*** Opening Document segment ***

When I pitched Grease Monkey in 1996, the animation industry was pretty unstable. A lot of studios were being bought by other studios, or management was changing, or execs were just too scared to start anything new. The year 2000 was also pretty unstable. The biz was shrinking again (turns out it usually is) and everyone wanted wacky comedy shows like the ones that were successful the year before. I tried internet companies, but they only wanted adult (i.e. shock-humor or soft-porn) cartoons. Once again, Grease Monkey was a misfit. The odd thing was, everyone outside Hollywood loved my cartoons and wanted more. The guy who said “nobody in Hollywood knows anything” must have gone through something like this.

One more thing occurred during the whole cartoon-making experience. Thinking that Grease Monkey could also be pitched as a feature film, I decided to write a screenplay for one. This was easier than it sounds, since I already had the material from the ’96 animation pitch to fall back on. All You Need is Love worked perfectly as an opening act, so I just took off from there and started writing. This took about a month, and in late July of 2000 I finished a 95-page first draft.

Then I had to decide what to do with it. I could either turn the whole thing into an animatic and pitch it as a movie, or draw it as Grease Monkey Book 2. Either choice would lead to a lot of work. The deciding factor was what kind of experience I wanted to have while doing it.

Any time you have to team up with other people to get something made, the first requirement is compromise. As the cost goes up, the compromises go up with it. As an active participant in the TV cartoon biz, everything I’d learned on the job told me it wouldn’t end well. Even if the concept had enough juice to catch someone’s eye, there’s no way they’d buy a script and not (ahem) monkey around with it. The thing about working on TV cartoons is that you get a lot of revision notes. Good revision notes improve the material. Bad revision notes just make it different. Guess which kind is more common.

*** Closing Document segment ***
*** Opening Input for this task ***

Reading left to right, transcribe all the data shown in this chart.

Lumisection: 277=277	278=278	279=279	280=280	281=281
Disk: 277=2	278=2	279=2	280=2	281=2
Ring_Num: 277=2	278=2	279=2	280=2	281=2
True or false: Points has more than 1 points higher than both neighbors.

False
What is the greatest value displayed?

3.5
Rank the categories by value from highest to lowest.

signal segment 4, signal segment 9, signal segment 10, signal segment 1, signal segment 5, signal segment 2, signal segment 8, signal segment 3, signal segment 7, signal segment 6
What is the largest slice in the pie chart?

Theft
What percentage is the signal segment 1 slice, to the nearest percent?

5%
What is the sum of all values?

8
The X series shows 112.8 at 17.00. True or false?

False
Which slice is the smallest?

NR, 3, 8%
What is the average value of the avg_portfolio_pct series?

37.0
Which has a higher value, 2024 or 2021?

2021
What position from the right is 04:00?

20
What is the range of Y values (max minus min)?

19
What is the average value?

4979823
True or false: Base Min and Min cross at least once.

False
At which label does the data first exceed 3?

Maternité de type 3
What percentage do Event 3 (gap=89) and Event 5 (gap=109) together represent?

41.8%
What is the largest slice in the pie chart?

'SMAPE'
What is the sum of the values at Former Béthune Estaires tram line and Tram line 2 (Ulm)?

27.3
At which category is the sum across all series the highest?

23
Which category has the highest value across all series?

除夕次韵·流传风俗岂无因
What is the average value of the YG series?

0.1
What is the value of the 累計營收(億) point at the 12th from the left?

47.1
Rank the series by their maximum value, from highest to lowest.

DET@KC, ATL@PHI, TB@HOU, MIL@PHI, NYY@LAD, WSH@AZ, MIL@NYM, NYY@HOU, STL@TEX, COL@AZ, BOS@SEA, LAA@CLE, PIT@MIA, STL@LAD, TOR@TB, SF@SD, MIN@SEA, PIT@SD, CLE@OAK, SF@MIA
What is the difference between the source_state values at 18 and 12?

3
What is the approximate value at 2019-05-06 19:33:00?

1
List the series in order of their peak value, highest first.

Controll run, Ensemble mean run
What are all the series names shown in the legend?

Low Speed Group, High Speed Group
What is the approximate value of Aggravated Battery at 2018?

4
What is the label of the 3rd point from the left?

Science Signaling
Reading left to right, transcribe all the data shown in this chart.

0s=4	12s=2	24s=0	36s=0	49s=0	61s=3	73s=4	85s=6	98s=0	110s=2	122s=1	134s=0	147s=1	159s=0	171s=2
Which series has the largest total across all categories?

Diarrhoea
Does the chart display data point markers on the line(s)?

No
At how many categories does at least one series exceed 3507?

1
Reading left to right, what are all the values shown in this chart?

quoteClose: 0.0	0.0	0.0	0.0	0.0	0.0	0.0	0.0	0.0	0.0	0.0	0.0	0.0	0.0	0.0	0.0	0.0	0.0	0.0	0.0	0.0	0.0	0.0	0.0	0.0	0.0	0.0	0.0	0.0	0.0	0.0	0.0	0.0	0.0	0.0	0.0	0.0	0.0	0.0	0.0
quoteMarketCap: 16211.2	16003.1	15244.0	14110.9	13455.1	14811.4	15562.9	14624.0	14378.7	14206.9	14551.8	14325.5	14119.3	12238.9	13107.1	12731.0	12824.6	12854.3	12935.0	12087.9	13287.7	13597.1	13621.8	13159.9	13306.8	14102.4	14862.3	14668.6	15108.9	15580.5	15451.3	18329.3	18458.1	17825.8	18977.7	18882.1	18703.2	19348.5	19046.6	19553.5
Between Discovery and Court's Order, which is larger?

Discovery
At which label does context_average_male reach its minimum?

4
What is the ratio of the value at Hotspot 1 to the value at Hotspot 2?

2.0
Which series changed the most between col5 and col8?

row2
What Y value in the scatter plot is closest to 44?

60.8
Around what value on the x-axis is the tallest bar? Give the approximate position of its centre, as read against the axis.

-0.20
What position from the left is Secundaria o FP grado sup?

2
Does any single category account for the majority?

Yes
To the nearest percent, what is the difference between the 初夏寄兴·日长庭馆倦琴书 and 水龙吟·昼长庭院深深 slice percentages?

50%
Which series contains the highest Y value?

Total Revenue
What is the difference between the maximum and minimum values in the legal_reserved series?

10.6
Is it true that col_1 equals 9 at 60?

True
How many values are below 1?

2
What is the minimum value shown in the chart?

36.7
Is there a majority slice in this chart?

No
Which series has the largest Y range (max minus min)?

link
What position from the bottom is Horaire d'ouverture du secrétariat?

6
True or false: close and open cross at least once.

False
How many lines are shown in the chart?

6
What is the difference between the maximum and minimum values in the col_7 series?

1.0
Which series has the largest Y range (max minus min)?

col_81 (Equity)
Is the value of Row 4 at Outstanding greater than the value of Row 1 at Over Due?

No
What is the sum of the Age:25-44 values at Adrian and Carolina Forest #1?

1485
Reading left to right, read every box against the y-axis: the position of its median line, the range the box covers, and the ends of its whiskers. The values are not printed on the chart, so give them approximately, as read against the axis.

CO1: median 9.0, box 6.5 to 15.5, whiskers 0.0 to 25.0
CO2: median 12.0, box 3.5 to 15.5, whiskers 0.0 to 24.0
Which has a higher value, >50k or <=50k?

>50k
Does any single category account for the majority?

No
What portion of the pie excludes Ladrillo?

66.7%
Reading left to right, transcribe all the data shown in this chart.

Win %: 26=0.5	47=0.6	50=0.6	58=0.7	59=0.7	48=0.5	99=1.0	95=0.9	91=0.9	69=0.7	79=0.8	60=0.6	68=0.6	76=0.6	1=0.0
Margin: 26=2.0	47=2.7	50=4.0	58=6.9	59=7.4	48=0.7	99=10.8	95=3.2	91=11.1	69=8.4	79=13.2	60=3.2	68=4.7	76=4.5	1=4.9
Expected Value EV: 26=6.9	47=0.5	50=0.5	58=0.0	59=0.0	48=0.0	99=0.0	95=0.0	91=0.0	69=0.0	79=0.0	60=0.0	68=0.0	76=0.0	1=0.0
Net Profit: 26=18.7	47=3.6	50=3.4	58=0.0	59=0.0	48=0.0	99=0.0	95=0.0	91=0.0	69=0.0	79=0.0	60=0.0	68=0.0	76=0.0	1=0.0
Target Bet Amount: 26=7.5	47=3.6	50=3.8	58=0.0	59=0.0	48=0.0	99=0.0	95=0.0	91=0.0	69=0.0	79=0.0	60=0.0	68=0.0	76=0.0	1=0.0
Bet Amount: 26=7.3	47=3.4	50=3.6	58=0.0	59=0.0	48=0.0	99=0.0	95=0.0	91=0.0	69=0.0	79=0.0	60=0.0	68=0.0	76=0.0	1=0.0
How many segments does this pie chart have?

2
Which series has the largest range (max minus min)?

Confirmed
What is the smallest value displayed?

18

*** Closing Input for this task ***

Task set:
A. Lay out the entries as a numbered list, from the first line of the entries through the line that contains "Rank the categories", with blank lines left out.
B. Carry on the account of pitching Grease Monkey from its last sentence.

Exercise results:
A.
1. Reading left to right, transcribe all the data shown in this chart.
2. Lumisection: 277=277	278=278	279=279	280=280	281=281
3. Disk: 277=2	278=2	279=2	280=2	281=2
4. Ring_Num: 277=2	278=2	279=2	280=2	281=2
5. True or false: Points has more than 1 points higher than both neighbors.
6. False
7. What is the greatest value displayed?
8. 3.5
9. Rank the categories by value from highest to lowest.

B.
Option A was to submit to a process that would probably break my heart. Option B was to keep it to myself and make it exactly the way I wanted. Framing it that way made the choice easy. Book 2 was the way to go. When the word came down in 2003 that Tor was going to publish Book 1, I took it as a sign and got started. From there all the way through August 2005, I got the whole thing roughed out. Then I got another thing going and put it aside for a bit. The other thing was my first webcomic, a series called Star Blazers Rebirth. More about that another time.

One of the side benefits of getting Book 1 published by Tor in 2006 was that they funded a website for it. After it left the launch pad, it was up to me to maintain it on my own dime. As 2006 rolled into 2007, I was in need of some new material to keep the site going, and Book 2 was the obvious way to do it. When Star Blazers Rebirth wrapped up in the summer of ’07, I decided Grease Monkey Book 2 (now titled A Tale of Two Species) would take its place.

Unlike Book 1, it was a single story instead of a series of episodes. But rather than draw all 200-plus pages before showing anyone, I decided to break it up into smaller pieces (12-15 pages each) and post them monthly. This took about a year and a half, during which time Book 1 earned a profit, won two awards, and went to paperback. But Tor expressed no interest in a followup.

Clearly, I was on my own again. But I was used to it. The day job paid the bills and gave me the freedom to NOT turn Grease Monkey into a money-making enterprise. It’s amazing how much pressure that eliminates. When you do something for money, some level of your brain is always quantifying it; constantly thinking about how much an hour is worth, or how much you’ll make for drawing a page. In the worst case, it motivates you only enough to scratch out the bare minimum. You’ll hardly do your best under those conditions.

The entire Grease Monkey experience taught me that everything you do for love is going to come out better than what you do for money. I love writing and drawing, and I love these characters. That’s enough.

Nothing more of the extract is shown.